**PROMPT 1**. Reproduce the passage on body changes after pregnancy word for word, from "I still, almost" to "for this lady.", inclusive.
**PROMPT 2**. Carry on the piece about stretch marks and life after pregnancy, starting right after its final sentence.

**TEXT SECTION**.

'''

As we get older, our bodies change and you can no longer eat what you want because it will catch up with you. That happens when you have kids; your body changes so much to grow and protect this new life that you are growing inside you. It is such an amazing thing, what a woman’s body does to have a child; it truly is a miracle. I really do love each of my kids and I would never change one stretch mark, scar, or excess skin for anything in the world, but that being said, I wish I was one of those people that can embrace the new body. I work so hard to try and get rid of the extra movement around my thighs and belly area, and I am pretty sure that my belly is just the extra skin that won’t leave. Maybe it would have been better if I didn’t use my pregnancy as a way to eat anything and everything. Let's be honest, I was a huge preggo lady gaining anywhere from 45-70lbs depending on which kid you ask me about.
I still, almost a decade later, can’t be one of those women that embrace the stretch marks. I haven’t worn shorts in years because my inner thighs are really like a road map. I see people talking about their tiger stripes and I think it’s amazing that they show them and are proud. It really is beautiful to see what they did for their children. But I just can’t get in that mind set of embracing it. I see on social media that “bikini season” is right around the corner and I laugh because the thought of being in a two piece swimsuit is never going to happen for this lady.

'''

**DATA RECORDS**.
'''

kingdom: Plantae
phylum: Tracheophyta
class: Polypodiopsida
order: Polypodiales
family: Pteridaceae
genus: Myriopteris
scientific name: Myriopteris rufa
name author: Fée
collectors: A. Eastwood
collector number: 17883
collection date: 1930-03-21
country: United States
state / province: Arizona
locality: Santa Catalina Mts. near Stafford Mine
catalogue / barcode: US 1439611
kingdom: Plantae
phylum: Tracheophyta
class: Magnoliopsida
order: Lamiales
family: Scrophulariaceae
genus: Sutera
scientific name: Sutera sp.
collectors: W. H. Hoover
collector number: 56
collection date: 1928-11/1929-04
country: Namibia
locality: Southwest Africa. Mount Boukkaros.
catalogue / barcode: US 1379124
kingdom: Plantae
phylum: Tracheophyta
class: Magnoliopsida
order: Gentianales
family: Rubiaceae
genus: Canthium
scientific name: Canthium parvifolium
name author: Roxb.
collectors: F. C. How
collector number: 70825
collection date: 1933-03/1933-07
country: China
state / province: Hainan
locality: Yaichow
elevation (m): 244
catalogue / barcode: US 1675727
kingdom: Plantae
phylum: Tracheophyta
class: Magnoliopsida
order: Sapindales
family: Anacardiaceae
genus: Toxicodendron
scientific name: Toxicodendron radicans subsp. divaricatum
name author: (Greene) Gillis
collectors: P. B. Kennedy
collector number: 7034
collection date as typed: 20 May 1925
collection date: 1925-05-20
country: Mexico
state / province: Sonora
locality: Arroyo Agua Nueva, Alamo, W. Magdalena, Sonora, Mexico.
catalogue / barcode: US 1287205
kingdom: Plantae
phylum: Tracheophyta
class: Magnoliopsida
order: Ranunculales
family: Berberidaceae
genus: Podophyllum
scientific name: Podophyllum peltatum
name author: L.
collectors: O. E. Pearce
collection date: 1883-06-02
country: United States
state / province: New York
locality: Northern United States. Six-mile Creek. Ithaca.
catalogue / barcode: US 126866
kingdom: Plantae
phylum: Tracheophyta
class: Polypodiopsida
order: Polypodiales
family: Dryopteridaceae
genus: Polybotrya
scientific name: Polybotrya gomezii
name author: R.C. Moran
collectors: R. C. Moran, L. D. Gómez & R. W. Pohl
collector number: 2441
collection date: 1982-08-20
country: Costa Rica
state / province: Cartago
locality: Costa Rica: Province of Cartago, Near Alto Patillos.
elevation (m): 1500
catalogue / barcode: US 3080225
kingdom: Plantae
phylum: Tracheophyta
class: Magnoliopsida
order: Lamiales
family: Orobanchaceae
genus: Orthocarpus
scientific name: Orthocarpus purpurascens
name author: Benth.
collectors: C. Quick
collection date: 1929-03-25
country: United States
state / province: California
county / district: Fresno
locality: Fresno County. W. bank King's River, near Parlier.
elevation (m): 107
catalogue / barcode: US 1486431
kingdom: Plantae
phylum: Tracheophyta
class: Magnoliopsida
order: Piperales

'''

**ANSWER SECTION 1**.
I still, almost a decade later, can’t be one of those women that embrace the stretch marks. I haven’t worn shorts in years because my inner thighs are really like a road map. I see people talking about their tiger stripes and I think it’s amazing that they show them and are proud. It really is beautiful to see what they did for their children. But I just can’t get in that mind set of embracing it. I see on social media that “bikini season” is right around the corner and I laugh because the thought of being in a two piece swimsuit is never going to happen for this lady.

**ANSWER SECTION 2**.
I was talking to my husband about some sort of plastic surgery to help with some of the things that diets will not get rid of. The thought is scary and recovery doesn’t sound fun especially with the kids being home all the time, but I have to admit the thought of it sounds exciting. I have been working so hard to get my body into a place where I feel good and maybe this is cheating, but who cares if I am feeling good. I know that having kids is a blessing and some women are unable to carry when that is all they want. We are all in a different mind set about our bodies and what we need to do to feel good in our skin. So, I would love to hear feedback if anyone has had a “mommy makeover.” Tell me all about it!